FC St. Pauli: Umbruch mit viel Potenzial
Vor einem Jahr hatte Trainer Jos Luhukay für reichlich Wirbel beim Fußball-Zweitligisten FC St. Pauli gesorgt. Es herrsche "zu viel Bequemlichkeit", es werde "zu viel in der Komfortzone gearbeitet" und es gehe zu viel darum, "miteinander befreundet zu sein", polterte Luhukay bereits vor dem ersten Saisonspiel und forderte Veränderungen. Die Wutrede fand Anklang bei Präsident Oke Göttlich, der davon sprach, wie wichtig "diese Ehrlichkeit" sei, "um Verbesserungen anzustoßen". Zwölf Monate später erfolgt bei den Hamburgern, auch aus finanziellen Gründen, tatsächlich ein radikaler Umbruch: Mit einer klaren Idee, zielstrebig und durchdacht - ohne Rücksicht auf Namen, Meriten und öffentliche Meinung.

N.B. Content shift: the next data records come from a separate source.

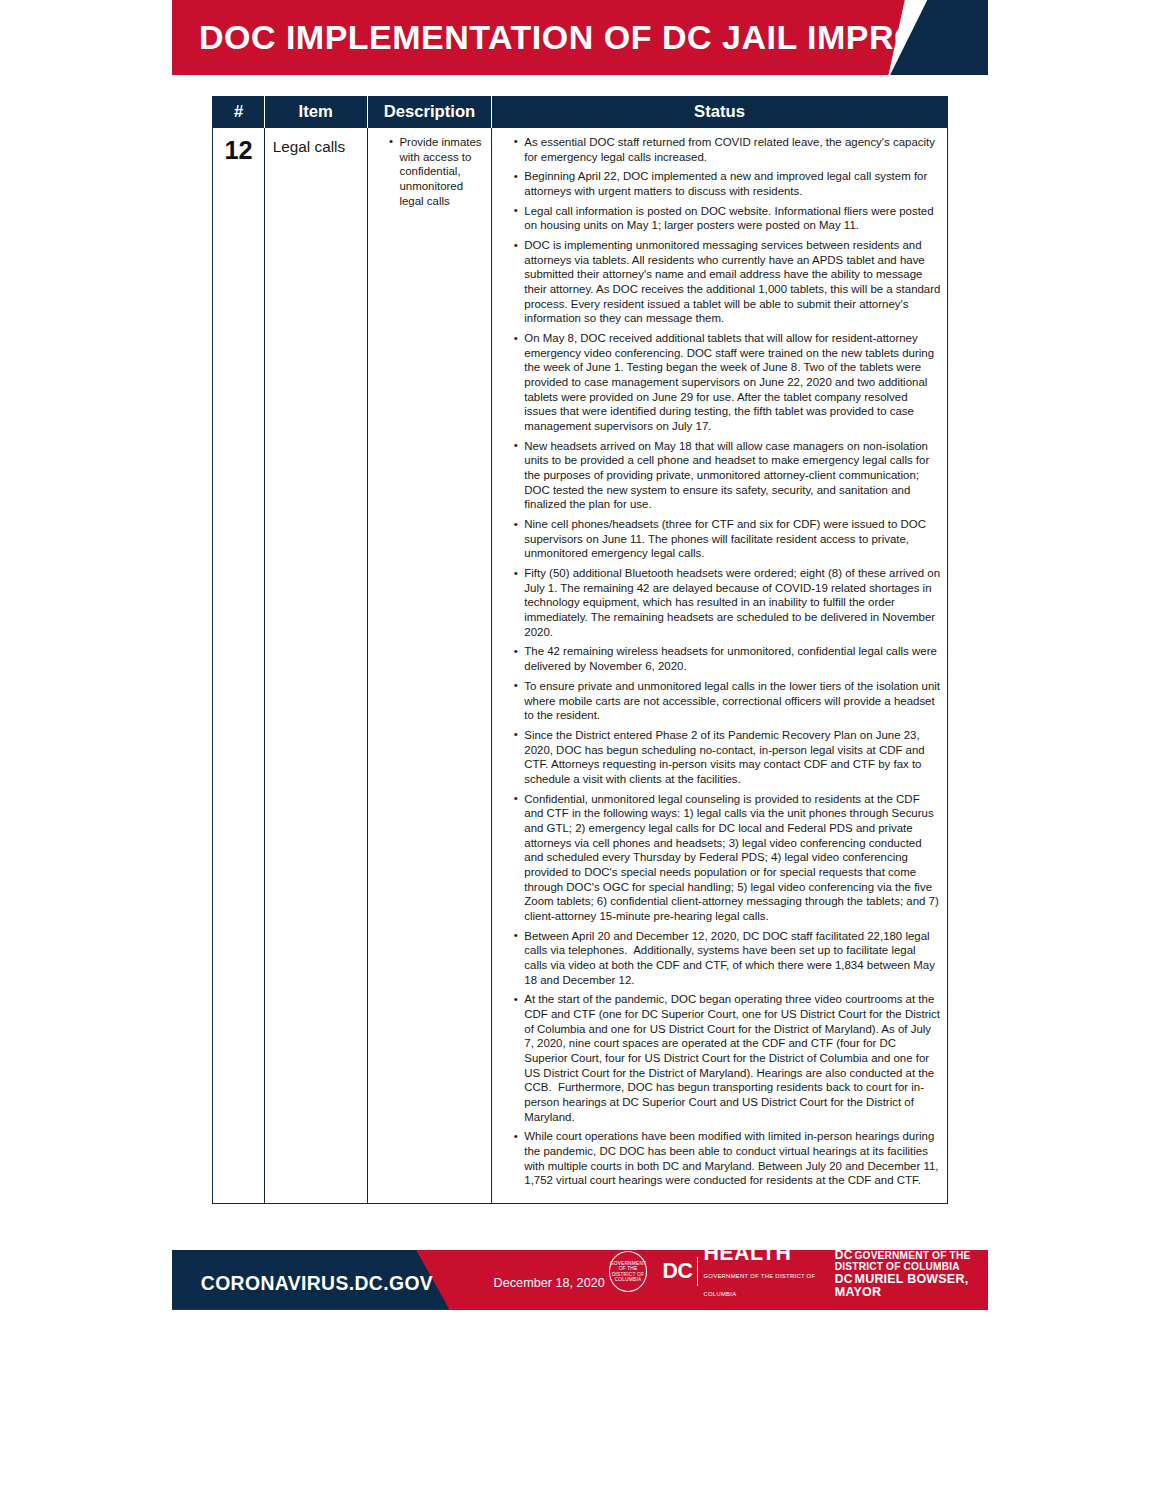DOC Implementation of DC Jail Improvements
| # | Item | Description | Status |
| --- | --- | --- | --- |
| 12 | Legal calls | Provide inmates with access to confidential, unmonitored legal calls | As essential DOC staff returned from COVID related leave, the agency's capacity for emergency legal calls increased. Beginning April 22, DOC implemented a new and improved legal call system for attorneys with urgent matters to discuss with residents. Legal call information is posted on DOC website. Informational fliers were posted on housing units on May 1; larger posters were posted on May 11. DOC is implementing unmonitored messaging services between residents and attorneys via tablets. All residents who currently have an APDS tablet and have submitted their attorney's name and email address have the ability to message their attorney. As DOC receives the additional 1,000 tablets, this will be a standard process. Every resident issued a tablet will be able to submit their attorney's information so they can message them. On May 8, DOC received additional tablets that will allow for resident-attorney emergency video conferencing. DOC staff were trained on the new tablets during the week of June 1. Testing began the week of June 8. Two of the tablets were provided to case management supervisors on June 22, 2020 and two additional tablets were provided on June 29 for use. After the tablet company resolved issues that were identified during testing, the fifth tablet was provided to case management supervisors on July 17. New headsets arrived on May 18 that will allow case managers on non-isolation units to be provided a cell phone and headset to make emergency legal calls for the purposes of providing private, unmonitored attorney-client communication; DOC tested the new system to ensure its safety, security, and sanitation and finalized the plan for use. Nine cell phones/headsets (three for CTF and six for CDF) were issued to DOC supervisors on June 11. The phones will facilitate resident access to private, unmonitored emergency legal calls. Fifty (50) additional Bluetooth headsets were ordered; eight (8) of these arrived on July 1. The remaining 42 are delayed because of COVID-19 related shortages in technology equipment, which has resulted in an inability to fulfill the order immediately. The remaining headsets are scheduled to be delivered in November 2020. The 42 remaining wireless headsets for unmonitored, confidential legal calls were delivered by November 6, 2020. To ensure private and unmonitored legal calls in the lower tiers of the isolation unit where mobile carts are not accessible, correctional officers will provide a headset to the resident. Since the District entered Phase 2 of its Pandemic Recovery Plan on June 23, 2020, DOC has begun scheduling no-contact, in-person legal visits at CDF and CTF. Attorneys requesting in-person visits may contact CDF and CTF by fax to schedule a visit with clients at the facilities. Confidential, unmonitored legal counseling is provided to residents at the CDF and CTF in the following ways: 1) legal calls via the unit phones through Securus and GTL; 2) emergency legal calls for DC local and Federal PDS and private attorneys via cell phones and headsets; 3) legal video conferencing conducted and scheduled every Thursday by Federal PDS; 4) legal video conferencing provided to DOC's special needs population or for special requests that come through DOC's OGC for special handling; 5) legal video conferencing via the five Zoom tablets; 6) confidential client-attorney messaging through the tablets; and 7) client-attorney 15-minute pre-hearing legal calls. Between April 20 and December 12, 2020, DC DOC staff facilitated 22,180 legal calls via telephones. Additionally, systems have been set up to facilitate legal calls via video at both the CDF and CTF, of which there were 1,834 between May 18 and December 12. At the start of the pandemic, DOC began operating three video courtrooms at the CDF and CTF (one for DC Superior Court, one for US District Court for the District of Columbia and one for US District Court for the District of Maryland). As of July 7, 2020, nine court spaces are operated at the CDF and CTF (four for DC Superior Court, four for US District Court for the District of Columbia and one for US District Court for the District of Maryland). Hearings are also conducted at the CCB. Furthermore, DOC has begun transporting residents back to court for in-person hearings at DC Superior Court and US District Court for the District of Maryland. While court operations have been modified with limited in-person hearings during the pandemic, DC DOC has been able to conduct virtual hearings at its facilities with multiple courts in both DC and Maryland. Between July 20 and December 11, 1,752 virtual court hearings were conducted for residents at the CDF and CTF. |
CORONAVIRUS.DC.GOV
December 18, 2020
GOVERNMENT
OF THE
DISTRICT OF
COLUMBIA
DC HEALTH
GOVERNMENT OF THE DISTRICT OF COLUMBIA
WE ARE
DCGOVERNMENT OF THE
DISTRICT OF COLUMBIA
DCMURIEL BOWSER, MAYOR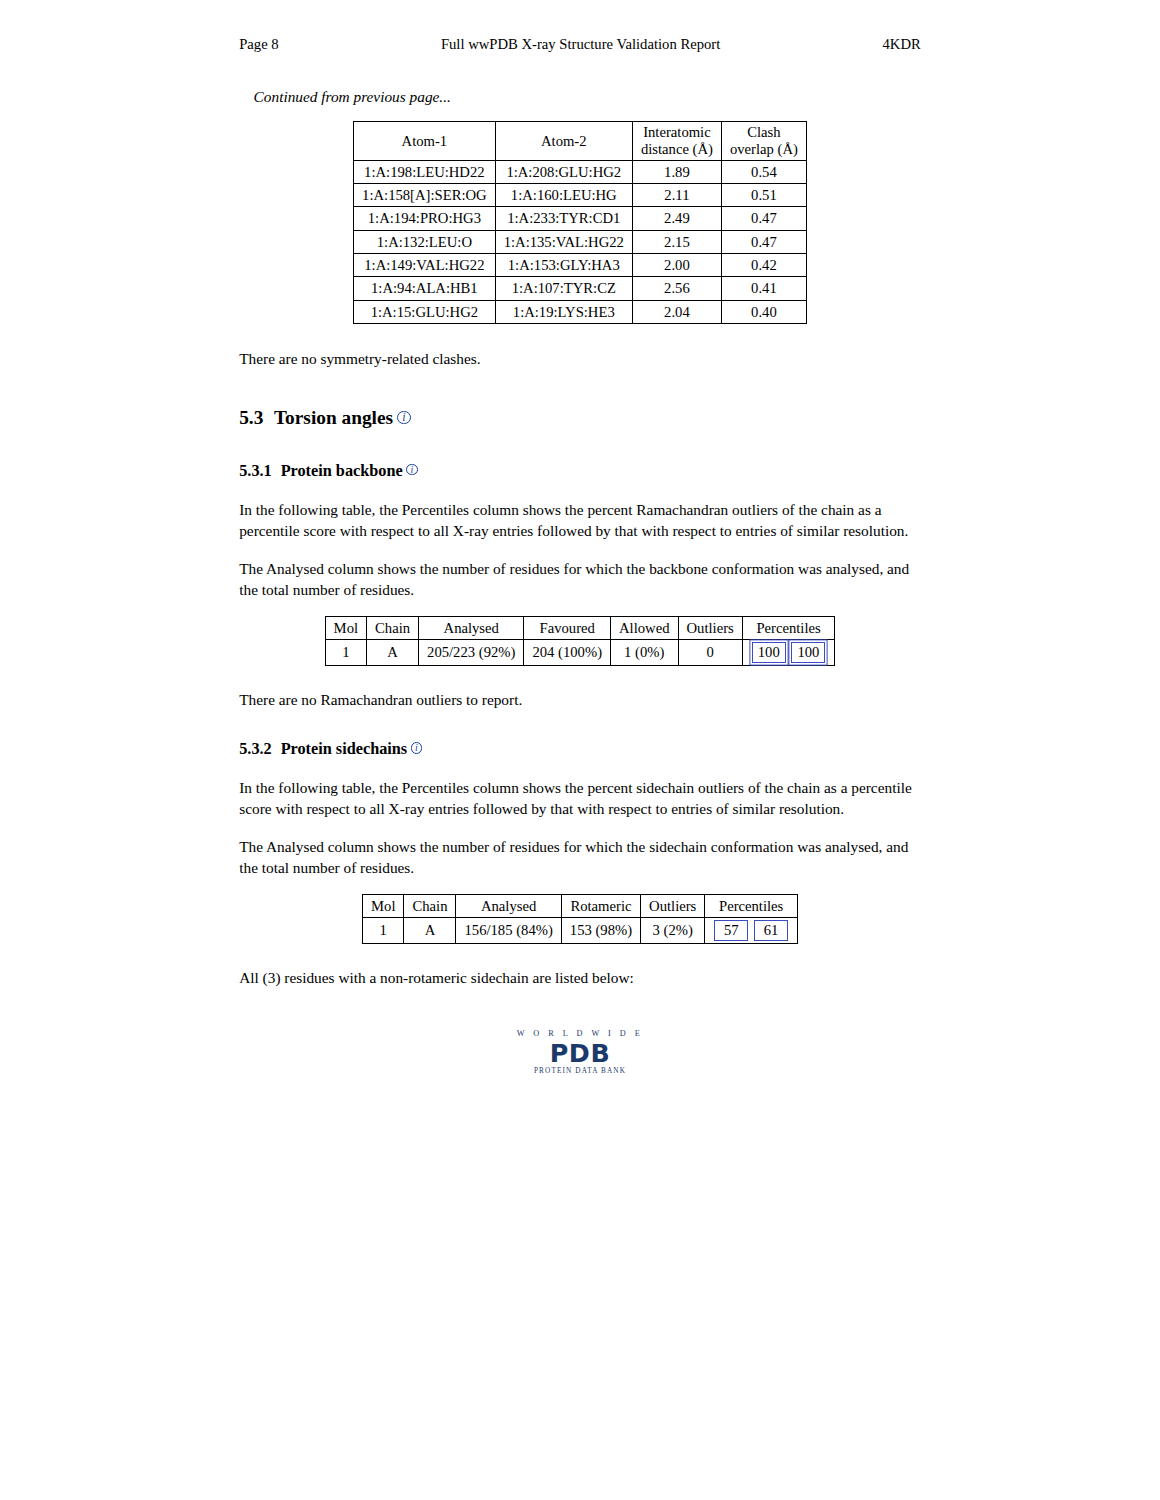Page 8 Full wwPDB X-ray Structure Validation Report 4KDR
Continued from previous page...
| Atom-1 | Atom-2 | Interatomic distance (Å) | Clash overlap (Å) |
| --- | --- | --- | --- |
| 1:A:198:LEU:HD22 | 1:A:208:GLU:HG2 | 1.89 | 0.54 |
| 1:A:158[A]:SER:OG | 1:A:160:LEU:HG | 2.11 | 0.51 |
| 1:A:194:PRO:HG3 | 1:A:233:TYR:CD1 | 2.49 | 0.47 |
| 1:A:132:LEU:O | 1:A:135:VAL:HG22 | 2.15 | 0.47 |
| 1:A:149:VAL:HG22 | 1:A:153:GLY:HA3 | 2.00 | 0.42 |
| 1:A:94:ALA:HB1 | 1:A:107:TYR:CZ | 2.56 | 0.41 |
| 1:A:15:GLU:HG2 | 1:A:19:LYS:HE3 | 2.04 | 0.40 |
There are no symmetry-related clashes.
5.3 Torsion anglesi
5.3.1 Protein backbonei
In the following table, the Percentiles column shows the percent Ramachandran outliers of the chain as a percentile score with respect to all X-ray entries followed by that with respect to entries of similar resolution.
The Analysed column shows the number of residues for which the backbone conformation was analysed, and the total number of residues.
| Mol | Chain | Analysed | Favoured | Allowed | Outliers | Percentiles |
| --- | --- | --- | --- | --- | --- | --- |
| 1 | A | 205/223 (92%) | 204 (100%) | 1 (0%) | 0 | 100 100 |
There are no Ramachandran outliers to report.
5.3.2 Protein sidechainsi
In the following table, the Percentiles column shows the percent sidechain outliers of the chain as a percentile score with respect to all X-ray entries followed by that with respect to entries of similar resolution.
The Analysed column shows the number of residues for which the sidechain conformation was analysed, and the total number of residues.
| Mol | Chain | Analysed | Rotameric | Outliers | Percentiles |
| --- | --- | --- | --- | --- | --- |
| 1 | A | 156/185 (84%) | 153 (98%) | 3 (2%) | 57 61 |
All (3) residues with a non-rotameric sidechain are listed below:
W O R L D W I D E
PDB
PROTEIN DATA BANK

Frischer Wind auf der Trainerbank
Erstes "Opfer" wurde ausgerechnet Luhukay selbst: Auf der Trainerbank sitzt nun in Timo Schultz zwar ein Novize, dafür aber ein äußerst erfahrener Mann in Sachen Talente-Förderung. Der 42-Jährige betreute seit 2014 St. Paulis Nachwuchsteams. Viele seiner Ex-Schützlinge stehen im aktuellen Profikader. Auch bei den Co-Trainern entschieden sich die Braun-Weißen für frisches Personal: Vereins-Ikone André Trulsen musste gehen, Schultz hat in Loïc Favé und Fabian Hürzeler zwei junge Assistenten an seiner Seite. Beide sind erst 27 Jahre alt. Vor allem Favé gilt wegen seiner innovativen Übungsformen als vielversprechendes Trainer-Talent.
Kader radikal verjüngt
Einen klaren Plan verfolgt St. Pauli auch bei der Kaderplanung: Jan-Philipp Kalla bekam nach 17 Jahren am Millerntor kein neues Vertrags-Angebot, in Waldemar Sobota und Johannes Flum mussten zwei weitere erfahrene Profis gehen.
Dafür zogen die Kiezkicker vier Nachwuchsspieler zu den Profis hoch (Aurel Loubongo, Christian Viet, Marvin Senger und Jannes Wieckhoff) und achteten auch bei den externen Neuzugängen auf Verjüngung, Perspektive und geringe Transferkosten. Die Stürmer Daniel-Kofi Kyereh und Maximilian Dittgen kamen ebenso ablösefrei wie Linksverteidiger Leart Paqarada. Trotz des noch jungen Alters - keiner ist älter als 25 - besitzt das Trio reichlich Zweitliga-Erfahrung. Mittelfeldmann Rodrigo Zalazar ist von Eintracht Frankfurt lediglich ausgeliehen. Den U20-Nationalspieler Uruguays zeichnet laut Schultz ein "körperbetonter, robuster Spielstil" aus.
Daschner steht für Torgefahr aus dem Mittelfeld
Einzig für Lukas Daschner überwies St. Pauli eine - unbekannte - Ablösesumme an den Drittligisten MSV Duisburg. "Wir haben eine Mannschaft mit vielen jungen und entwicklungsfähigen Spielern. Lukas passt perfekt rein, weil er ebenfalls Potenzial mitbringt und auch schon nachgewiesen hat, dass er in der Lage ist, dieses auf einem guten Niveau kontinuierlich abzurufen", sagte Sportchef Andreas Bornemann über den offensiven Mittelfeldspieler. Trainer Schultz setzt große Stücke auf Daschner: "Wir wollen in der kommenden Saison deutlich mehr Torgefahr aus dem Mittelfeld entwickeln und genau diese Eigenschaft bringt Lukas mit." In der vergangenen Saison erzielte Daschner zwölf Treffer und bereitete sechs vor.
Kommen Östigard und Gyökeres zurück?
Der Kader ist noch nicht vollständig, sicherlich benötigen die Hamburger noch Verstärkung auf der Innenverteidiger-Position und in der Offensive. Vielleicht kehren ja zwei alte, aber ebenfalls junge, Bekannte ans Millerntor zurück: Leo Östigard und Viktor Gyökeres haben bei Brighton & Hove Albion wohl weiter wenig Aussicht auf den Profikader und könnten erneut ausgeliehen werden. Gelingt das, hat St. Pauli eine deutlich verjüngte Mannschaft beisammen, die trotz eines Durchschnittsalters von 24,6 Jahren durchaus das Potenzial besitzt, in der kommenden Saison das Überraschungsteam der Liga zu werden.